Rabbi Akiba, philosopher, among our Talmudic forbears, once commented:
ואהבת לרעך כמוך – זה כלל גדול בתורה“‘Love your neighbor as yourself” – this is the greatest Torah rule.’” (Sifri, K’doshim 4:12) Hillel, a couple of centuries before him, is said to have taught that the whole of Torah can be summed up in the words:
דעלך סני לחברך לא תעביד “What is hateful to you, do it not to your neighbor.” (TB Shabbat 31a). Our system of moral values begins in our story of creation בצלם ` להים
(Gen 1:26). No words could be clearer than these in stating the value of human life.
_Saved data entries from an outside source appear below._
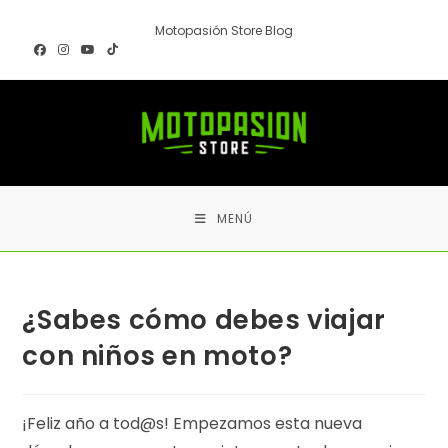
Ir
Motopasión Store Blog
al
contenido
MENÚ
¿Sabes cómo debes viajar
con niños en moto?
¡Feliz año a tod@s! Empezamos esta nueva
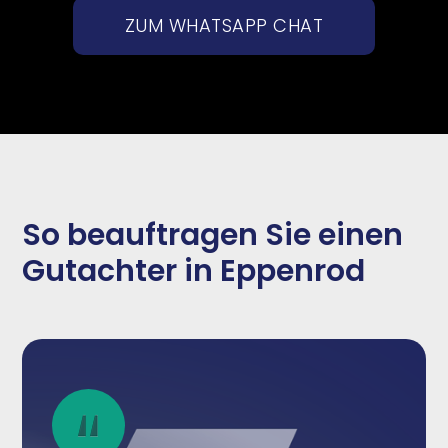
ZUM WHATSAPP CHAT
So beauftragen Sie einen
Gutachter in Eppenrod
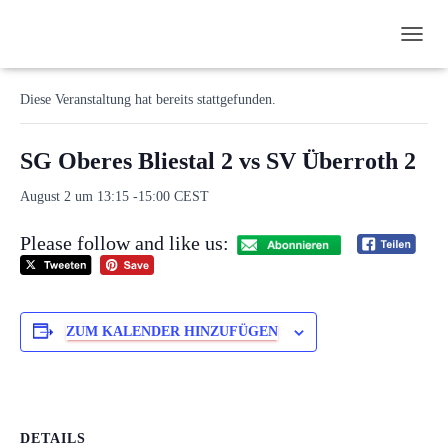
N
« Alle Veranstaltungen
A
V
Diese Veranstaltung hat bereits stattgefunden.
I
G
A
SG Oberes Bliestal 2 vs SV Überroth 2
T
I
August 2 um 13:15
-
15:00
CEST
O
N
Please follow and like us:
U
M
S
C
H
ZUM KALENDER HINZUFÜGEN
A
L
T
E
N
DETAILS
Do we have a fine, humane way of looking at relationships, politics, world events? This quality is what we choose in being Jews. We have a religion that invites critical thinking.
What kind of Jew do you want to be? Picture Torah as a treasure chest, packed with mitsvot, ancient and contemporary, all yours, the inherited accumulation of millennia of people determined to get the most from life. Open the lid and have a look, study the possibilities. Take your pick. Experiment. You may find your family enriched by, say the Jewish way of eating. Beyond nutrition, how and what we eat binds us to one another spiritually. We end up with all kinds and degrees of kashrut, from the most restrictive classic form to organic or vegetarian considerations. And here is the payoff in doing a mitsvah – keeping kosher or any other: wanting to be this or that kind of Jew fades into the background as an issue. What happens is that the mitsvah has its effect on your life, your family and friends, your community, and, eventually, the world. The mitsvah adds goodness.